> Request:
In the email below about stakeholder group endorsements, please state the largest share of the GNSO's nominees that should come from the same geographical region under the quoted diversity objectives.

> Extracted text:
- - -

On Jun 11, 2010, at 12:34 AM, Rosette, Kristina wrote:

> #3:  Understood.  To the IPC, however, having a slightly more complicated 
> process at the SG level is far preferable to having the Council take on an SG 
> role and make nominations independent of the community.  If that's absolutely 
> necessary, the circumstances under which the Council can do so should, in the 
> IPC's view, be narrow, specifically delineated, and of "a last resort" 
> nature. That's what the proposed amendments are intended to do.

Thanks Kristina for explaining your position.  While it's not a huge deal, I do 
have a different perspective.  Since Council will hopefully vote on this on the 
23rd and everyone may not be focused on the fine points of this little item, I 
guess I should say why.

The process agreed in May by the drafting team, which comprised reps of all 
SGs, was designed to facilitate the simplistic, most apolitical routine 
handling of the recurring RT endorsement requirement possible.  So instead of 
having competitive elected slots 5 and 6 as we tried with the ATRT maiden 
voyage, we scaled back to each SG being able to have one endorsement selected 
in accordance with its own internal process—zero inter-SG stuff required.  We 
also downscaled the diversity objectives close to the vanishing point to avoid 
that being a source of stress for anyone (except NCSG, which would prefer it to 
be stronger).  The relevant bit of the latter is:

"3.  In making their selections, stakeholder groups SHOULD [not must] give due 
consideration to the following diversity objectives:
*Unless the applicant pool does not allow, no more than half of the GNSO’s 
nominees SHOULD come from the same geographical region; and
*Unless the applicant pool does not allow, the GNSO’s nominees SHOULD not all 
be of the same gender."

- - -

> Material provided:
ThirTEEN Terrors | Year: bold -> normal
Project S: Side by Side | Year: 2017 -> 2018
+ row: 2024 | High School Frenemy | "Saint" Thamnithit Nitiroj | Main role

- - -

> Final result:
No more than half.